What you need to do
a: Answer these questions about the forum thread on MySQL connections:
(i) After which function does krishnandu.sarkar suggest using echo?
(ii) What did techlearn find in other pages?
(iii) In krishnandu.sarkar's last post, on whose side does the problem generally lie?
b: Update the part of the forum thread on MySQL connections that opens with the words containing "## krishnandu.sarkar (Jul 8, 2014)" and closes with "techlearn (Jul 10, 2014)", putting "email" in place of "live chat".

Page excerpt
* START *

I cannot post all the pages here, but i have done something similar to this on all pages, dont know if i have done something wrong.


----------



## krishnandu.sarkar (Jul 8, 2014)

Well, your code looks fine. Though you may try using echo after mysql_close() to be sure. Though I'm 100% sure it's fine. But still you can check.

BTW which web hosting you are using? And how many users are connecting? Try to talk to them via live chat and ask them to increase number of MySQL connections.


----------



## techlearn (Jul 10, 2014)

krishnandu.sarkar said:


> Well, your code looks fine. Though you may try using echo after mysql_close() to be sure. Though I'm 100% sure it's fine. But still you can check.
> 
> BTW which web hosting you are using? And how many users are connecting? Try to talk to them via live chat and ask them to increase number of MySQL connections.



thanks, actually there was some open connections in other pages, got that sort out and talked with the hosting provider,  if it occurs next time will ask him to upgrade the plan that will work i suppose.


----------



## krishnandu.sarkar (Jul 10, 2014)

techlearn said:


> thanks, actually there was some open connections in other pages, got that sort out and talked with the hosting provider,  if it occurs next time will ask him to upgrade the plan that will work i suppose.



Yeah. Generally in professional world they configure it quite well so that problems do not occur. They have professionals for that. So it's generally problem in developer's side


----------

* END *

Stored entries
* START *

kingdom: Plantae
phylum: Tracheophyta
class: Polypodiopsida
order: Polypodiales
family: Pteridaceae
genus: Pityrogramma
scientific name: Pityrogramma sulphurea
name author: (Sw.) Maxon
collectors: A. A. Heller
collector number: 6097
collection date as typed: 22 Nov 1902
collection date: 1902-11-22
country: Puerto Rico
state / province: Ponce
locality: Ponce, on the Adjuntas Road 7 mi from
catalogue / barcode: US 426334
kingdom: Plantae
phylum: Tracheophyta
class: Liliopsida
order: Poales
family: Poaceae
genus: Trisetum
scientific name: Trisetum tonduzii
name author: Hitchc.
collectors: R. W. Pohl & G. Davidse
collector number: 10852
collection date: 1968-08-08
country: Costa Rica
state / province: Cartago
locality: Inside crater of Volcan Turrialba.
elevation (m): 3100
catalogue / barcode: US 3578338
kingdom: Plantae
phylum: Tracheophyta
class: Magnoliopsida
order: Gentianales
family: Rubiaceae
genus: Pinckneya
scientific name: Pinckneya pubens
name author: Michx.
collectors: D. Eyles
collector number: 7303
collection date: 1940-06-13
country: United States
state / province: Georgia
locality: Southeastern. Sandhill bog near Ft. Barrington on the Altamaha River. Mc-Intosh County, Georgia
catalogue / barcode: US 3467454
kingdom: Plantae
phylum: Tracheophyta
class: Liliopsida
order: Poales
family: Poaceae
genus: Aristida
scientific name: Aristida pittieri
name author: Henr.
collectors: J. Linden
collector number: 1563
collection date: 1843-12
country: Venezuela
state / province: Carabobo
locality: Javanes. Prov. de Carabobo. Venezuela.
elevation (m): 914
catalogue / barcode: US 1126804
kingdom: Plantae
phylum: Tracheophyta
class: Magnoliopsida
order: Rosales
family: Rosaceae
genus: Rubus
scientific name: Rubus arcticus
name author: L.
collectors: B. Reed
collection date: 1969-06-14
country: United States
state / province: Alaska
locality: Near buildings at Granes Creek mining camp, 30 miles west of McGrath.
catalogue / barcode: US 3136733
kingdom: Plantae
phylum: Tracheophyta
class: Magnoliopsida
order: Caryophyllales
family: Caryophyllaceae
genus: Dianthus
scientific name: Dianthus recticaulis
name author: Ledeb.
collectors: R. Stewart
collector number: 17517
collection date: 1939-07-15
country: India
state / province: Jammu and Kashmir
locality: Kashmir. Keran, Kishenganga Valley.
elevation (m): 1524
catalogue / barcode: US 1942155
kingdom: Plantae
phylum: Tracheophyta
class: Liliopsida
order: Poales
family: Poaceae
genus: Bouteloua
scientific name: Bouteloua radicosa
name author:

* END *

Solutions to the exercise
a:
(i) mysql_close()
(ii) Some open connections
(iii) The developer's side

b:
## krishnandu.sarkar (Jul 8, 2014)

Well, your code looks fine. Though you may try using echo after mysql_close() to be sure. Though I'm 100% sure it's fine. But still you can check.

BTW which web hosting you are using? And how many users are connecting? Try to talk to them via email and ask them to increase number of MySQL connections.


----------



## techlearn (Jul 10, 2014)